Hundreds of students, health care educators and practitioners came together to discuss increasing the number of Latino medical providers at the the 12th Annual Latino Medical Student Association Conference and 44th Annual Northeast Regional Conference co-sponsored by the Hofstra Northwell School of Medicine.
The weekend-long event, which ran from April 7-9, 2017 at the School of Medicine, drew over 500 high school, undergraduate and medical students, as well as healthcare educators, practitioners, and sponsors in support of Latino representation and inclusion in the medical profession and discussion of Latino health-related issues.
“The national conference provides a collaborative environment for the creative exchange of ideas in promoting and advancing Latino and minority healthcare professionals,” said Jamil Alexis, LMSA Conference co-chair and a third-year medical student at Hofstra Northwell. “It is also a time to celebrate how far Latinos have come within the medical profession.”
Brittany Guttadauria, also LMSA conference co-chair and second-year medical student at Hofstra Northwell, agreed. “We have united to learn from one another, grow, and equip ourselves with the tools necessary to achieve greater heights.”
The meeting kicked-off with a five-hour “Mentoring in Medicine” program for more than 100 local ninth through twelfth grade students led by Adam Aponte, MD, pediatrician and assistant dean for diversity and inclusion at Hofstra Northwell. During the visit, students participated in “Lessons Learned in College and Medical School”—a medical student panel who shared their experiences and provided guidance about the road through higher education to a career in the health professions.
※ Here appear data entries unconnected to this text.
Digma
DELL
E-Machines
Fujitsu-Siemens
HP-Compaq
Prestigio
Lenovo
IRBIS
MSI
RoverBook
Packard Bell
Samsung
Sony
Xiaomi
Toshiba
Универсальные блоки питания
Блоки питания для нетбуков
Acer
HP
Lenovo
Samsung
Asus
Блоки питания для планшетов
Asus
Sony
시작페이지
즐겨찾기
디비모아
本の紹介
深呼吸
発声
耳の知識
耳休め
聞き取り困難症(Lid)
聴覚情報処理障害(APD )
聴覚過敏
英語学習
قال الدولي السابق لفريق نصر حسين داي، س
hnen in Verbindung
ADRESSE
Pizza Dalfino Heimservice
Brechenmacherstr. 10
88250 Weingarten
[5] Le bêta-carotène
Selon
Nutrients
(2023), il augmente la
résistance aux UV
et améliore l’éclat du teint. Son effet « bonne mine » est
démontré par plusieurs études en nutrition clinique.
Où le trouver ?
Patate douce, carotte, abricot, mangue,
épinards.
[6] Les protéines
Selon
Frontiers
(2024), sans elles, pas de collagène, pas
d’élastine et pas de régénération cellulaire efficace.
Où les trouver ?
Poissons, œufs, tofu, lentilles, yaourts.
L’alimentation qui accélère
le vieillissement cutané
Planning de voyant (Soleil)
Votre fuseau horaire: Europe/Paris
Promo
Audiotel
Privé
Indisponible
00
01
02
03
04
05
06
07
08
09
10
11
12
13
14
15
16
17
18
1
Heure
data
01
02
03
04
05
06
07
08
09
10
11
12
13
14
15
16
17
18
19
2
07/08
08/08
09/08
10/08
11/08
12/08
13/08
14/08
The high schoolers also took part in workshops that included a demonstration of heart and brain anatomy and a session on how to take a blood pressure.
For pre-med and medical students in attendance, the three-day event featured various speakers and workshops on topics ranging from preparing for the medical school entrance exam and interview process to readying for residency and selecting a specialty. In addition, a wide range of hands-on workshops were offered in bio-skills development, ultrasonography, suturing, clinical diagnosis and reasoning, professional practice building, work-life balance, as well as current issues that impact Latino and underrepresented citizens such as access to quality healthcare, education and advocacy. Networking opportunities, a recruitment fair, and a scientific poster competition displaying the investigative work of nearly 40 students was also a part of a full schedule of LMSA festivities punctuated by a gala dinner and award ceremony.
“I was very proud to be a part of an event that highlights the emerging influence of Latinos in medicine and healthcare,” said Dr. Aponte. “We are a powerful voice in this country and for our community—working together, we can help achieve health equity for all.”